6. Revoke active sessions everywhere

This is the step everyone misses. Disabling the account stops new logins. It doesn’t kill existing sessions. In Entra, revoke sessions from Azure AD. In Google, sign out all sessions. In Slack, deactivate the user (which force-signs-out). Every tool has a “sign out of all sessions” button somewhere. Use them.

7. Remove from any MFA allowlists

App-specific passwords, backup codes they generated, authenticator apps on their phone. If the person had admin MFA exemption for any tool, remove it.

8. Handle email and calendar

Usual pattern: auto-reply with replacement contact, forward incoming mail to their manager or replacement for 30-60 days, transfer calendar ownership for any recurring meetings, then archive the mailbox. Don’t leave the mailbox active with nobody monitoring it for months.

9. Transfer file ownership

Google Drive, Dropbox, OneDrive — before the account gets deleted, transfer ownership of anything business-relevant to a successor. Most services do this at scale via admin console; do it in bulk, don’t click through hundreds of files.

10. Audit third-party access

This is where the time goes. The person probably had accounts in 30+ SaaS tools beyond your SSO. Monday, Figma, Linear, 1Password vaults, Stripe dashboards, Mailchimp, whatever finance uses. Your IT-managed SaaS registry should have this list. If you don’t have a registry, this is the clarity call topic.

11. Remote-wipe the device

Through your Apple Device Management console: remote lock or remote wipe, depending on whether you’re repossessing the device or letting the employee keep it. If keeping, ensure the device is un-supervised and removed from ABM so they can wipe and re-register personally.

12. Retrieve the device (if applicable)

Shipping label with tracking, not “drop it in the mail.” Most return flows that rely on employee diligence produce a device that never comes back. Use a prepaid label and track it. If the device doesn’t arrive in 10 business days, escalate to HR.

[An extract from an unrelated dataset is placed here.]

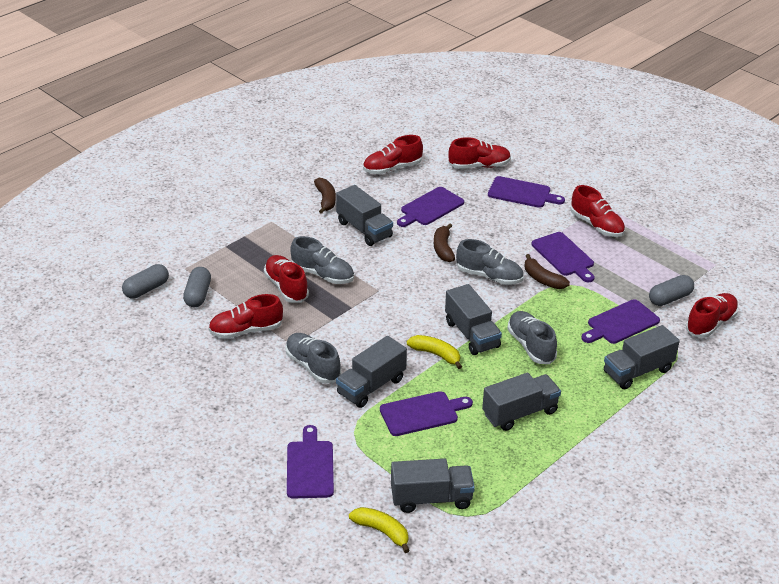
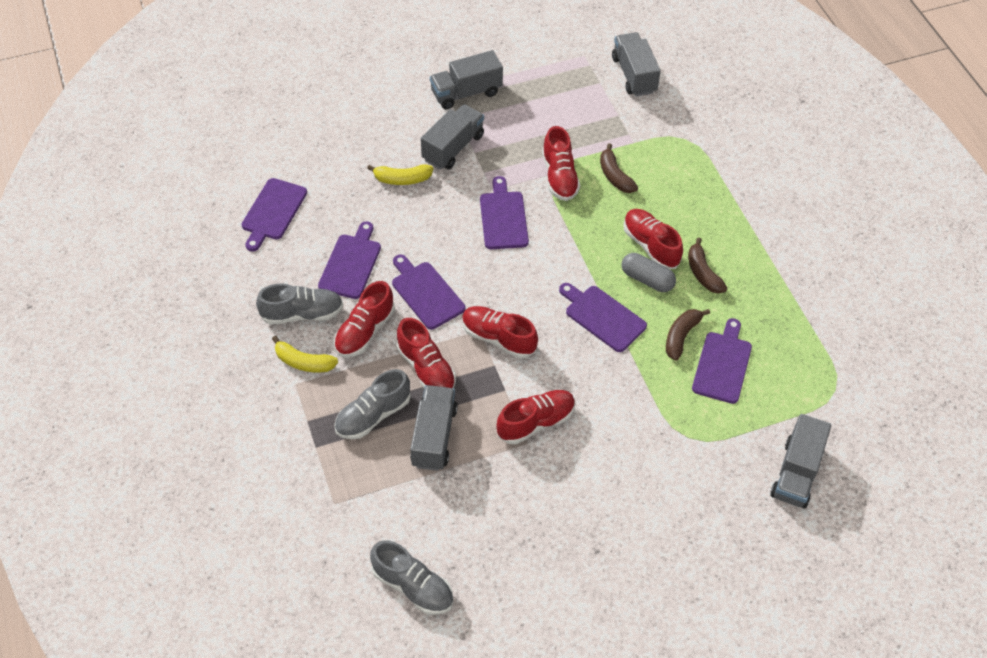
grey capsule: [122,264,169,299] [183,267,211,307] [649,275,694,306] = 3 -> [622,253,676,292] = 1
grey shoe: [285,333,341,384] [290,236,354,284] [456,239,523,285] [507,311,557,364] = 4 -> [256,283,343,325] [334,369,411,439] [370,540,453,615] = 3
grey truck: [336,185,393,246] [336,336,407,408] [391,458,475,513] [445,284,502,355] [482,373,561,431] [604,325,680,389] = 6 -> [410,385,458,471] [421,104,484,170] [430,50,503,110] [612,32,661,96] [770,414,831,508] = 5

Within 7 days of departure

13. Verify everything actually disabled

Spot-check: log entries for any admin-level operations the person could have performed, email forwards they might have set up before disable, API keys they generated that still work. Treat this as a security review, not an admin task.

14. Transfer or reassign licensed seats

Seats on paid SaaS cost money. Reassign them or downgrade within the billing cycle. This is the step that quietly saves clients thousands per year.

15. Document the offboarding

Every step above, signed off, with timestamps, stored in your client portal or ticketing system. If this employee ever becomes a legal or security question 3 years from now, “we don’t have records” is worse than any single action you took.

The common shortcuts that bite later

  • “We’ll delete the account in 90 days.” Then forget. Put it on a calendar with an actual assignee.
  • Keeping the email forward active indefinitely. Former employees’ inboxes filling with password reset emails is a phishing attack vector waiting to happen.
  • Letting the person “keep” their laptop without removing it from your MDM. Either supervise (it stays in your fleet) or de-supervise (it leaves cleanly). Never both.
  • Not changing shared credentials. That support@ inbox, that team Netflix account, any service that was intentionally shared — passwords get rotated at offboarding, not quarterly.

Why this is 15 steps and not 5

Because the ways environments fail scale with employee count. A 5-person startup can handle offboarding in a Slack thread. A 50-person company cannot. And the 50-person version without a written process is how companies end up paying a forensics firm after a departed employee exfiltrates data that their still-active Google Drive share was still exposing six months later.

We build this process into every managed engagement. Standardized. Time-boxed. Documented. Every step above has a runbook associated with it so it’s repeatable and doesn’t rely on any one person remembering.

Onboarding makes your IT visible. Offboarding is the test of whether it’s real.